93
Modeling of Biomolecular Systems Interactions, Dynamics, and Allostery Poster Session I
40-POS
Board 40
Structural Toll-like Receptor Pathway May Illuminate Its Roles in Inflammation and
Cancer Crosstalk
Emine Guven-Maiorov
1
, Attila Gursoy
1
, Ruth Nussinov
2,3
, Ozlem Keskin
1
.
1
Koc University, Istanbul, Turkey,
2
NCI Frederick, Frederick, MD, USA,
3
Tel Aviv University,
Tel Aviv, Israel.
Inflammation is crucial for defense against pathogens, maintain homeostasis and heal wounds.

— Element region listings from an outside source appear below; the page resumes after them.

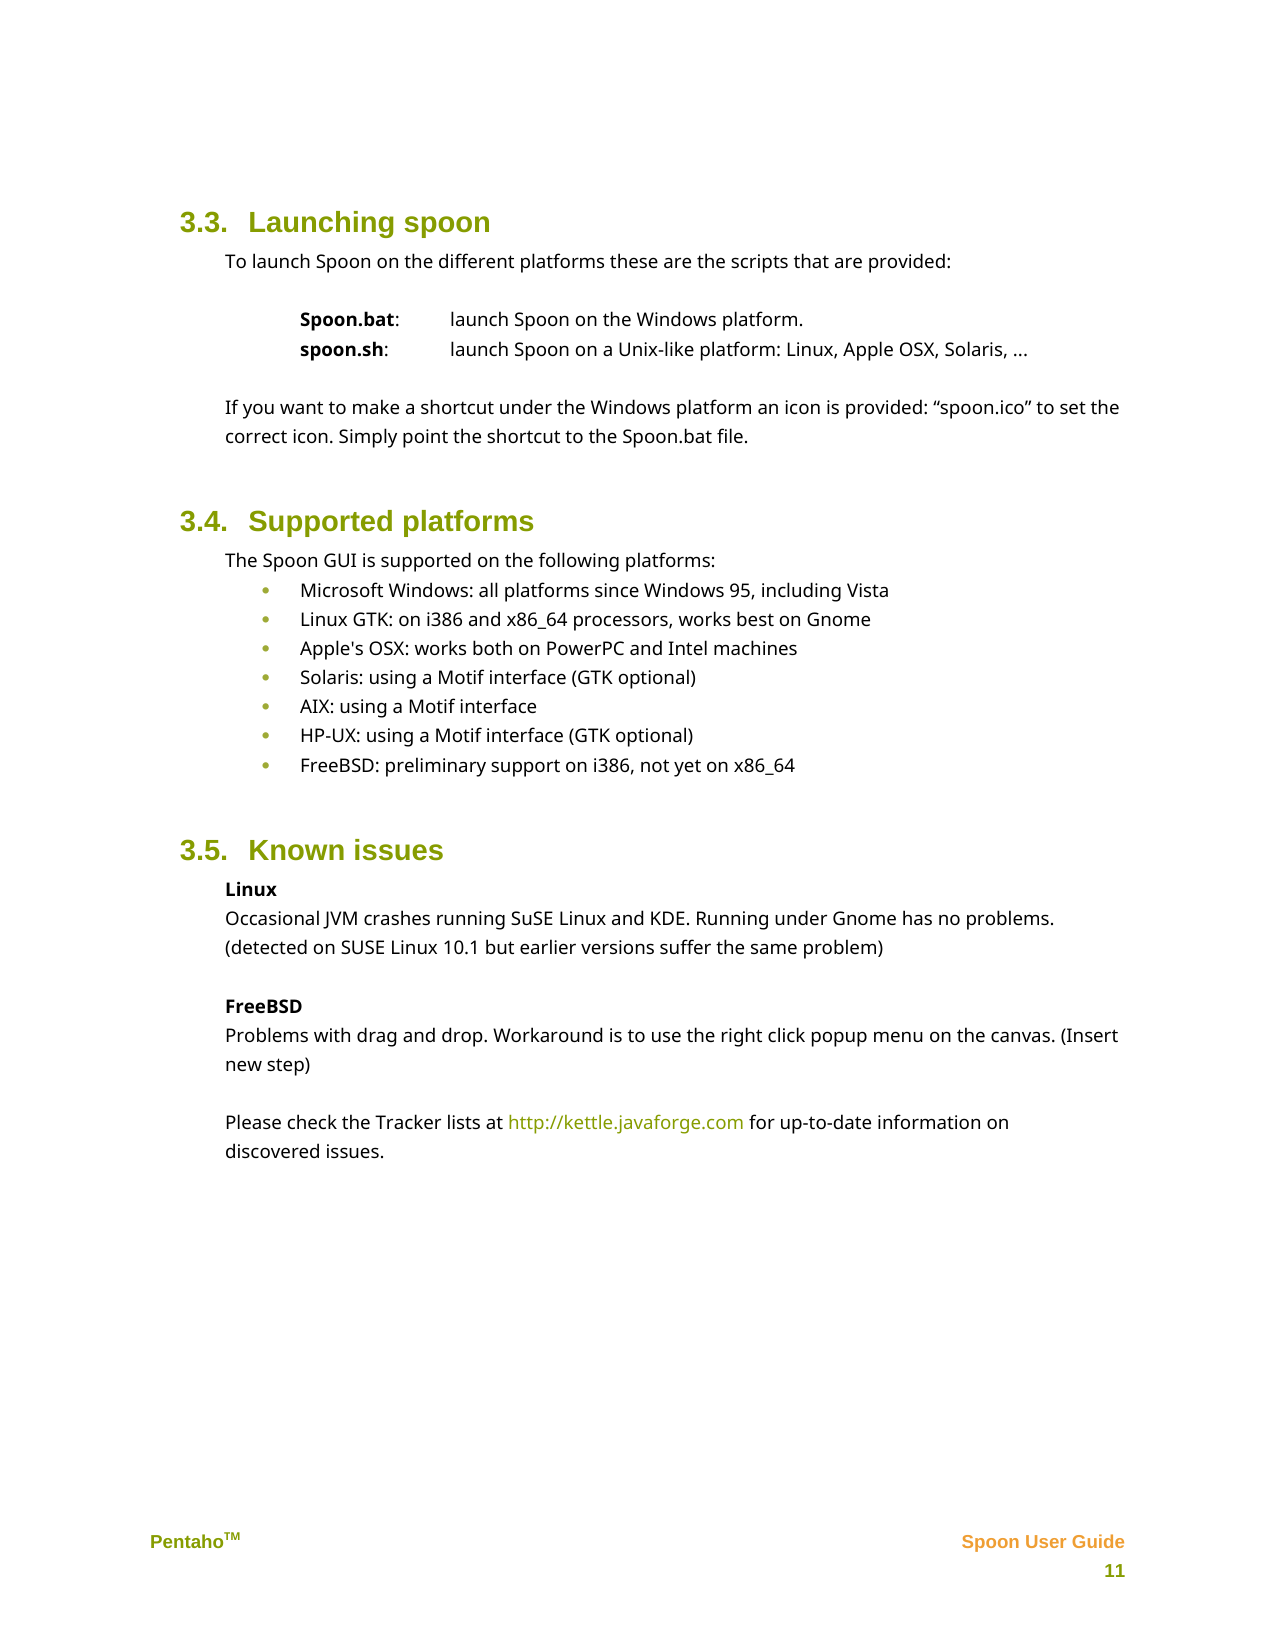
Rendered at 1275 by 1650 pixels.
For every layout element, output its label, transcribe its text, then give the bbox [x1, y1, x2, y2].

subtitle Launching spoon [179, 204, 1125, 239]
text Occasional JVM crashes running SuSE Linux and KDE. Running under Gnome has no problems. (detected on SUSE Linux 10.1 but earlier versions suffer the same problem) [225, 902, 1125, 961]
text spoon.sh: launch Spoon on a Unix-like platform: Linux, Apple OSX, Solaris, ... [300, 333, 1125, 362]
subtitle Supported platforms [179, 503, 1125, 538]
text To launch Spoon on the different platforms these are the scripts that are provided: [225, 245, 1125, 274]
text The Spoon GUI is supported on the following platforms: [225, 544, 1125, 574]
subtitle Known issues [179, 832, 1125, 867]
text FreeBSD [225, 990, 1125, 1019]
list AIX: using a Motif interface [262, 690, 1125, 719]
text discovered issues. [225, 1136, 1125, 1165]
text If you want to make a shortcut under the Windows platform an icon is provided: “spoon.ico” to set the correct icon. Simply point the shortcut to the Spoon.bat file. [225, 391, 1125, 449]
list FreeBSD: preliminary support on i386, not yet on x86_64 [262, 749, 1125, 778]
list Apple's OSX: works both on PowerPC and Intel machines [262, 632, 1125, 661]
list Solaris: using a Motif interface (GTK optional) [262, 661, 1125, 690]
list Linux GTK: on i386 and x86_64 processors, works best on Gnome [262, 603, 1125, 632]
list Microsoft Windows: all platforms since Windows 95, including Vista [262, 574, 1125, 603]
text Please check the Tracker lists at http://kettle.javaforge.com for up-to-date information on [225, 1106, 1125, 1136]
text Spoon.bat: launch Spoon on the Windows platform. [300, 303, 1125, 333]
text Linux [225, 873, 1125, 902]
list HP-UX: using a Motif interface (GTK optional) [262, 719, 1125, 749]
text Problems with drag and drop. Workaround is to use the right click popup menu on the canvas. (Insert new step) [225, 1019, 1125, 1077]
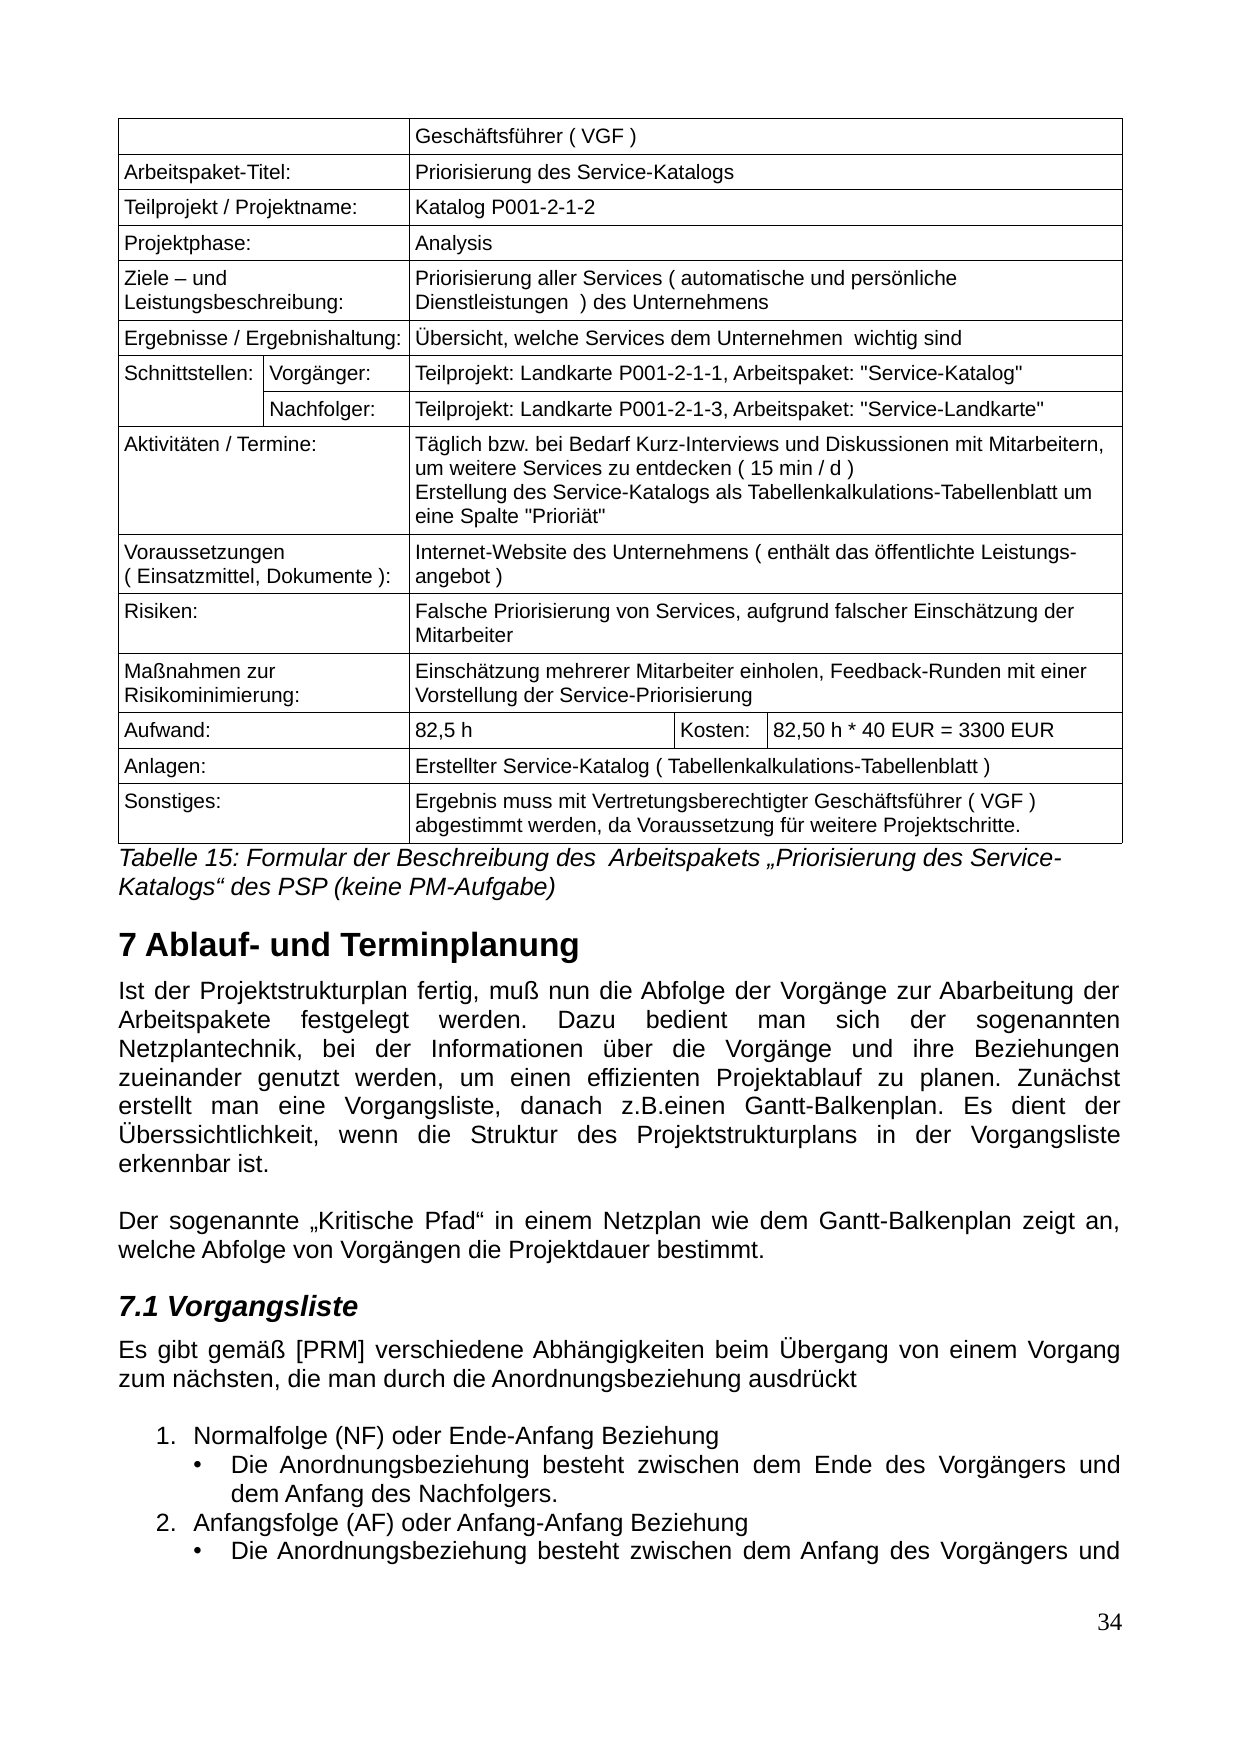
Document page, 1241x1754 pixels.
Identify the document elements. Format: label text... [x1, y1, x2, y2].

Inflammation should be strictly regulated; if not finely tuned, it can lead to oncogenesis. Toll-
like receptor (TLR) pathway orchestrates both innate and adaptive immune systems with an
essential role in inflammation. Although extremely useful, the classical representation of
pathways in terms of nodes-and-edges is incomplete: they exhibit which proteins interact but not
how. Also, atomic details of interactions elucidate which parallel pathways can co-exist, how
mutations affect the protein interactions and change the cellular outcome and support
malignancies. TLR pathway plays a central role in inflammation and cancer crosstalk and
construction of their structural pathway provides insights on their mechanism of action in tumor
microenvironment. Here, we constructed the structural TLR pathway by employing a powerful
algorithm, PRISM (PRotein Interactions by Structural Matching), mapped clinically observed
oncogenic mutations of the structures of key adaptor molecules in the pathway. Structural
analysis revealed that parallel pathways of TLR network are mutually exclusive due to shared
binding sites: TRAF6, TRAF3, and FADD – which induce pro-inflammatory cytokines,
interferons and anti-inflammatory cytokine IL-10, and apoptosis, respectively – compete to bind
to the overlapping interfaces on MyD88. We also found that C27* nonsense mutation on FADD
protein abolishes its interaction with MyD88 and thus prevents apoptosis. If FADD can no
longer occupy MyD88 binding site, TRAF6 is free to bind, allowing constitutive activation of
MAPKs and production of pro-inflammatory cytokines. And this may explain how C27*
mutation on FADD contributes to initiation or progression of tumor.